A novel analysis of 3 years of conversations at a software engineering organization suggests a strong relationship between communication and productivity. Arindam Dutta of Arizona State University, U.S., and colleagues present these findings in the open-access journal PLOS ONE.
According to widespread belief, communication within an organization contributes to productivity. However, most research into this relationship has relied on indirect measurements of communication, rather than direct observations–which are far more challenging to capture and analyze. Therefore, strong evidence of a link between communication and productivity has been lacking.
To help clarify this link, Dutta and colleagues developed a rigorous method for capturing and analyzing direct observations of communication within an organization. Their approach applies network and speech analysis strategies to audio recordings of conversations between employees, illuminating when different employees talk to each other as well as speech characteristics that could indicate each speaker’s emotional state. This communication data is then analyzed in relation to employee productivity, measured according to the number of lines of computer code written in a given time.

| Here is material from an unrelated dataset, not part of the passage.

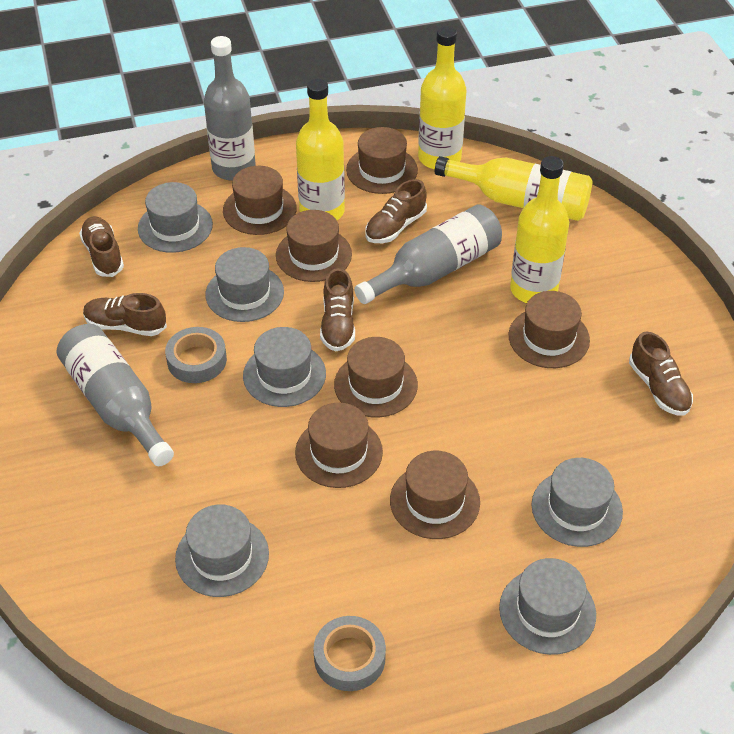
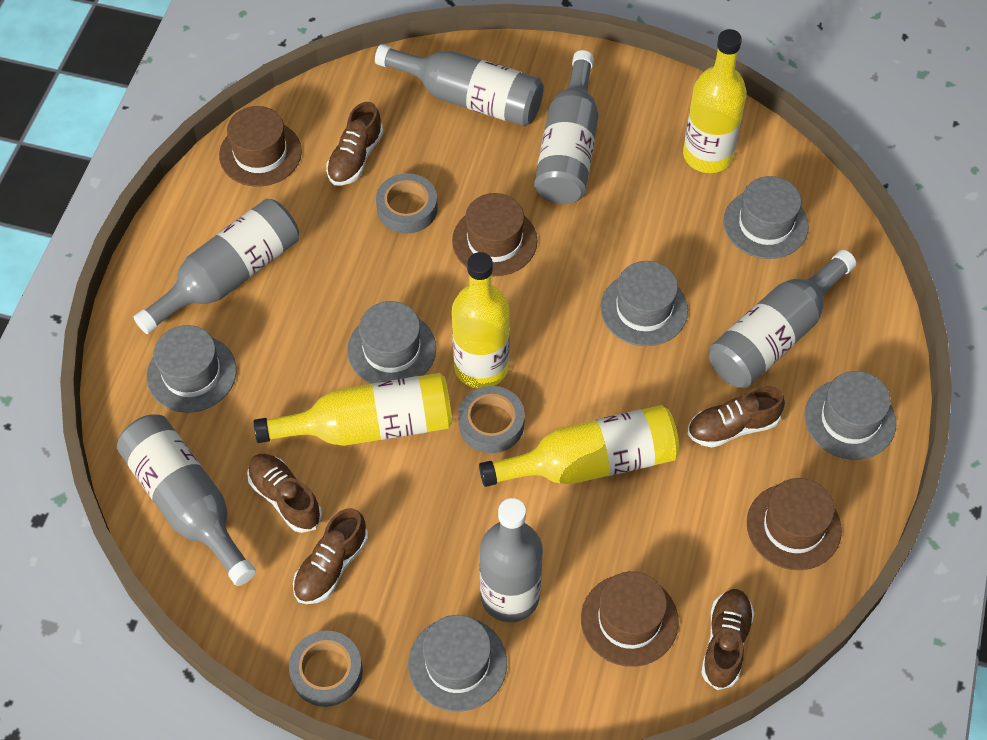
brown hat: 7 -> 4
grey bottle: 3 -> 6
grey tape: 2 -> 3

To demonstrate this novel method, the researchers used it to analyze communication and productivity of 79 employees of a software engineering organization who volunteered to have their speech recorded at work over 3 years. The analysis showed that communication was indeed strongly linked to productivity, and that, by analyzing the audio recordings, the researchers could predict productivity with a mean absolute error of below 10 percent.
The researchers note that certain aspects of communication were linked more strongly to productivity than others. Specifically, characteristics of the communication network (including, for instance, who speaks with whom or how often employees interact) appear to be more important than characteristics of the speech itself.
While this study suggests a relationship between communication and productivity, it doesn’t clarify whether communication causes changes in productivity or if productivity changes the communication network. Nonetheless, the novel method to analyze audio recordings could enable deeper, more rigorous research on communication within a group or organization.